Eval, right 😉 Still I think it should work. I'll add the proper licenses just for the sake of it but I doubt that will fix it (still it will be funny if it does).

Have you checked this SK?

"Failed to resolve Management Virtual System NIC" error

https://support.checkpoint.com/results/sk/sk92556

Hi, saw it but neither the platform nor the version match. The naming convention of the Mgmt interface also.

Got into the support site, finally. 

The 'Eval' I generated was "All In One Security Bundle"

You told that, this method worked in your ALB environment. I suppose tht, you install a brand new MGMT for testing.

We ran into not the same error, but a little bit similar. The root cause was thatm the implied rules were not allowed.

Compare the Global parameters between you LAB and PROD environment. Maythe turns out something.

A

I've had the problem as well - the Implied rules defo need to be enabled prior to VSX cluster setup

I deployed a new CMA for this and left everything default. Implied rules are definitely enabled, unless I am missing something obvious. 

I also attached the license to one of the boxes I am testing on right now:

[Expert@redacted:0]# cplic print
Host Expiration Features
10.43.16.24 never CPAP-SG940X CPSB-FW CPSG-C-16-U CPSG-C-4-U CPSM-C-2 CPSB-VPN CPSB-NPM CPSB-LOGS CPSB-IA CPSB-SSLVPN-5 CPSB-ADNC CPSG-VSX-3S CPSB-IPS CPSB-URLF CPSB-APCL CPSB-AV CPSB-ABOT-L CPSB-ASPM CPSB-CTNT redacted

So your licensed for x3 VS's (Not sure what the 'S' at the end means)

Correct, I just need root + 2 VS. Doesn't really matter at this point as I can't even set up the gateways 😞

I just reverted one of the devices to defaults. Configured only the mgmt interface and default route in cli (removed the 'default' default route of course). In first time wizard - hostname, dns, ntp, sic. No clustering enabled, just trying to add the single VSX gateway - same result as previously. If it's not a bug in the 9400 platform then it has to be a bug on the MDS...

Suggest a TAC case - as this does not sound right, to narrow it down, perhaps spin up a new manager  in virtualization tool of choice and try from there to narrow it down.

Also on the 9400 I assume you installed R82 with the latest Recommended Jumbo (HFA43)?

Hi, R81.20 with take 118. Also tried naked 81.20. Our MDS is still on R81.20.

I got a TAC case but they refuse to pick it up saying I need to buy PS support. Escalating it now.

That does seem really strange, and its seems like a real issue rather then configuration.

Can we eliminate the MDS and you just build a simple Management VM and try it on there?

In case anyone finds it in the future and has the same issue. Reading the documentation carefully helps.

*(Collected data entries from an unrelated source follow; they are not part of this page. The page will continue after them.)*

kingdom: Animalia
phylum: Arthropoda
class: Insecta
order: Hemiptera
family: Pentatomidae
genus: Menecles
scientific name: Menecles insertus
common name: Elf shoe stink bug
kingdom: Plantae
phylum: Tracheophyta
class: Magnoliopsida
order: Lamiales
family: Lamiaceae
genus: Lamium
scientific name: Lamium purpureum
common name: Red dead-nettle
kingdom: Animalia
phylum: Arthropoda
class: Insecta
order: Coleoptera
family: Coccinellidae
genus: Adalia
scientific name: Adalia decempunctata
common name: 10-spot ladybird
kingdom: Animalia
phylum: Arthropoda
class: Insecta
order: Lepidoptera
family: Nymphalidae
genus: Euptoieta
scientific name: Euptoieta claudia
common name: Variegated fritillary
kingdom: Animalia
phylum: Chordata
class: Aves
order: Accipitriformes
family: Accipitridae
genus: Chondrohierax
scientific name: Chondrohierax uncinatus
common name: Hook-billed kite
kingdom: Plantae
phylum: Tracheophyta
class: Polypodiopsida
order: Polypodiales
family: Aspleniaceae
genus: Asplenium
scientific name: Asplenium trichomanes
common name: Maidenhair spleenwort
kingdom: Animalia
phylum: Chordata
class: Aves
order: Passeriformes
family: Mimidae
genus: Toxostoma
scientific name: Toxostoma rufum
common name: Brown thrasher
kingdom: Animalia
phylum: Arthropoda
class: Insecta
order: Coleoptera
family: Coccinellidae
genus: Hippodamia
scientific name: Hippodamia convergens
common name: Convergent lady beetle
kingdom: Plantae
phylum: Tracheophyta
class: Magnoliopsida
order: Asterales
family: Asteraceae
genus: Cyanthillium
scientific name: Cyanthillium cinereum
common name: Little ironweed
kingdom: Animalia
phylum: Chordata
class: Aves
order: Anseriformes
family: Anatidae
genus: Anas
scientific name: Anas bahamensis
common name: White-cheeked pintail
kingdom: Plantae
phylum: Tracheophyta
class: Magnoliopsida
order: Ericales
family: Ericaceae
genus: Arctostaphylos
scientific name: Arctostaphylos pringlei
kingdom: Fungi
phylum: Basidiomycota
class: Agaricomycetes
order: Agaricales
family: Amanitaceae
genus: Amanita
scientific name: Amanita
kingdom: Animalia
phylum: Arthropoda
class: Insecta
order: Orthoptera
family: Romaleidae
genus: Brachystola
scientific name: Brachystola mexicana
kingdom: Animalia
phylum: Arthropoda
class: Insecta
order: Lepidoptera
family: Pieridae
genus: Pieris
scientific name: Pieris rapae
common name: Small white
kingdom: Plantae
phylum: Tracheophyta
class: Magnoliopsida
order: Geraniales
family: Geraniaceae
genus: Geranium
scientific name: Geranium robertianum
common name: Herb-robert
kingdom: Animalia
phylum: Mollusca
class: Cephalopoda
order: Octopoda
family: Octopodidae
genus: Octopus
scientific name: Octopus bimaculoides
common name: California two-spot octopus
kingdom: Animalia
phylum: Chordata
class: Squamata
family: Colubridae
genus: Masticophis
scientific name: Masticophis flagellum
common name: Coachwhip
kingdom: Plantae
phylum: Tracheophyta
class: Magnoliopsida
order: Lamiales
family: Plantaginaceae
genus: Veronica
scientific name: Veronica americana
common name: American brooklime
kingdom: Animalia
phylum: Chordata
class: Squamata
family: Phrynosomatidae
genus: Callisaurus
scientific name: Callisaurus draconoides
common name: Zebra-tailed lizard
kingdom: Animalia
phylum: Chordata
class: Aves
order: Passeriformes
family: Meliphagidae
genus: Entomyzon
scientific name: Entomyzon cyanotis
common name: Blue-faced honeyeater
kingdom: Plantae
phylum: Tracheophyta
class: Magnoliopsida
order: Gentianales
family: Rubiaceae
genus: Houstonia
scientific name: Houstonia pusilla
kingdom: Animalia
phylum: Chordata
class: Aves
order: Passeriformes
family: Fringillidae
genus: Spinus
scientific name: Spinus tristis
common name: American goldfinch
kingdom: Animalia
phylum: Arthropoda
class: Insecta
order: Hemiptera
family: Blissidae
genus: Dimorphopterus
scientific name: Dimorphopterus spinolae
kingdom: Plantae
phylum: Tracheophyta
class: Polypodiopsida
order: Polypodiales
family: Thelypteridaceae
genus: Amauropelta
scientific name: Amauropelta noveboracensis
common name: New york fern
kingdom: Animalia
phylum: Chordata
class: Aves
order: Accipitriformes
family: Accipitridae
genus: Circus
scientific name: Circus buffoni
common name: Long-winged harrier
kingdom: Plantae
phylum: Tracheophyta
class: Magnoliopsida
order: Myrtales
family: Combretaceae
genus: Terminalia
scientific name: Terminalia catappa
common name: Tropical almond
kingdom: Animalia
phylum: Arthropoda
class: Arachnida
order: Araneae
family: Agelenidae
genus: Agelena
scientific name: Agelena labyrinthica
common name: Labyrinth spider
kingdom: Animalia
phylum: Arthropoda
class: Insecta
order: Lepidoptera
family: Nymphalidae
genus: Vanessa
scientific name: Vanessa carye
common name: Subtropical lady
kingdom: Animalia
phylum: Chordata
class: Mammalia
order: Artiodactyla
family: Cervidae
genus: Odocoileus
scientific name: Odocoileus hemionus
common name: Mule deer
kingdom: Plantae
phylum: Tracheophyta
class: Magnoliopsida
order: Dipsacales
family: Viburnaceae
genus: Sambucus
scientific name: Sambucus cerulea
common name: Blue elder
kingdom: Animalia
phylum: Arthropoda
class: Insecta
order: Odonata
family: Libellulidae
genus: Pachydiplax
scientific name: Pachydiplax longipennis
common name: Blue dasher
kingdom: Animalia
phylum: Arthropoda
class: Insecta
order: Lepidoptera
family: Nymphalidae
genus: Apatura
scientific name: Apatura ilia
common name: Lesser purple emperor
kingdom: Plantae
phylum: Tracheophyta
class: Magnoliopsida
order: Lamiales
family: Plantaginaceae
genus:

NAT is not supported BOTH for gateways and MDS with VSX (at least for R81.20 and lower). My MDS was reachable with original addresses but the gateways were behind NAT.

Works fine after deploying a separate SMS in the customer mgmt network where NAT isn't needed.

The S at the end is for "small". The "CPSG-VSX-3S" can only be added to "small" gateways. I forget where the line is, but you definitely can't put it on a five-digit box. I want to say the small versions of licenses and subscriptions are cheaper than the medium or large versions.